Herriges gets weary of drunken fighting on his street, cars blocking his driveway, and fair-goers cutting through his yard at night.
After thieves stole some bonsai trees from his yard one year, Herriges makes sure to hide anything valuable and lock his doors.
The fair also changes his daily routine. He doesn't drive on Snelling Avenue when it's time to go shopping. And he's come to expect the unexpected — people ring his doorbell at all hours of the day or night to ask to use the bathroom, or for help or directions.

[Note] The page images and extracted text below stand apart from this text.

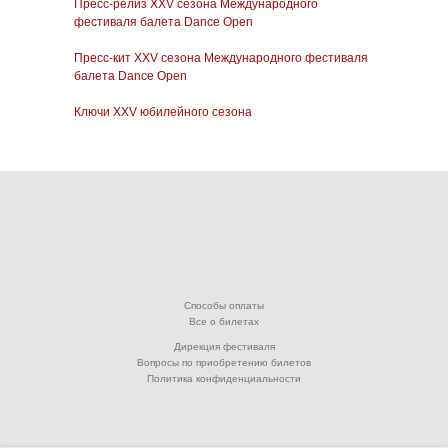
Пресс-релиз XXV сезона Международного
фестиваля балета Dance Open
Пресс-кит XXV сезона Международного фестиваля
балета Dance Open
Ключи XXV юбилейного сезона
Способы оплаты
Все о билетах
Дирекция фестиваля
Вопросы по приобретению билетов
Политика конфиденциальности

There are other new chores, too.
"The State Fair and the city of St. Paul do a great job putting out trash barrels and people just ignore them so every day you have to clean up the yard. I get tired of that," Herriges said. "Vendors come by and put things under people's windshield wipers. When people come back from the fair, their inclination is not to walk to the trash barrel but leave it where they found it. So you get the chance to pick that up for the 12 days of the fair."

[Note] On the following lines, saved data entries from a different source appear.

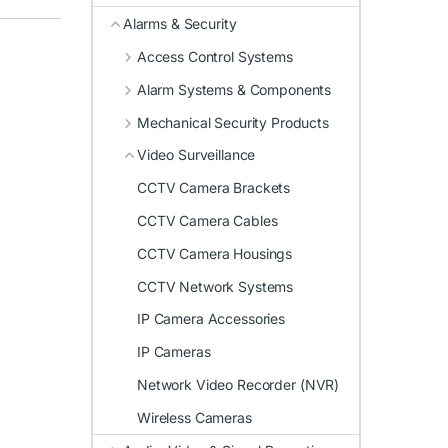
Alarms & Security
Access Control Systems
Alarm Systems & Components
Mechanical Security Products
Video Surveillance
CCTV Camera Brackets
CCTV Camera Cables
CCTV Camera Housings
CCTV Network Systems
IP Camera Accessories
IP Cameras
Network Video Recorder (NVR)
Wireless Cameras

Herriges wishes State Fair organizers were more responsive to neighborhood complaints.
But State Fair officials say they are accessible and that they work around the clock with the surrounding cities to ensure neighborhood safety and cleanliness.

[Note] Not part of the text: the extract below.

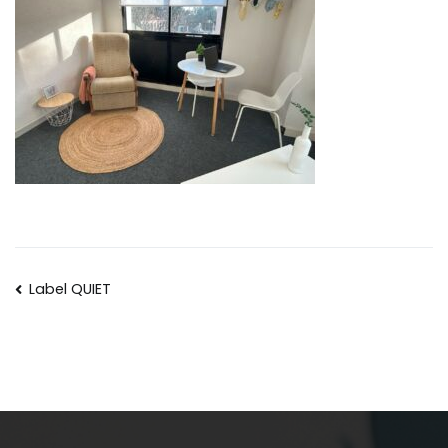
Label QUIET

Despite the hassles of noise, litter and traffic, Herriges loves living near the fairgrounds. He and his family go to the fair every year.
"I even worked at the fair when I was a kid in high school. I took tickets, basic stuff like that. It was a good way to make a little money before I went back to high school," he said.
At a church about a block from the State Fair, three uniformed Boy Scouts and their parents hustle to collect cash and direct cars through the parking lot.
Boy Scout mom Leah Sullivan said the money they raise during the fair is enough to pay for all the troop's activities the rest of the year.
"And we give some to Girl Scouts, to Cub Scouts and to the church. It's a good fundraiser," Sullivan said.
They charge the same amount every day.
"Ten dollars," says a group of Boy Scouts in unison.
Connor Sullivan, 9, says parking cars during the State Fair is fun.
"I like collecting the money and stuff. Sometimes they give you tips," he said.
Scout Joseph Connolly, 11, doesn't mind working four-and-a-half-hour shifts in the parking lot.
"It's kind of fun because you can meet a lot of people and sometimes people you know they just come here," Connolly said. "And a lot of people come here every year so you get to know them better and better."
Connolly is following a family tradition. His dad, Mike Connolly, has been parking cars outside the State Fair since he was a kid himself. He grew up just a few blocks south of the fair.
"Back then we got like a dollar a car and we'd get like half a dozen only during the weekends back then and that was back in the late '60s, early '70s, so that was quite a while ago," Connolly said.
Back on Midway Parkway, Herriges says he loves checking out the exhibits and the animals at the fair. He enjoys watching fair-goers flood his neighborhood every year in search of a good time. He's proud to live near the fairgrounds.
But by the fair's last day, Herriges is ready for it to be over.
"Probably the best day is day 13 when all of this magically goes away," Herriges said.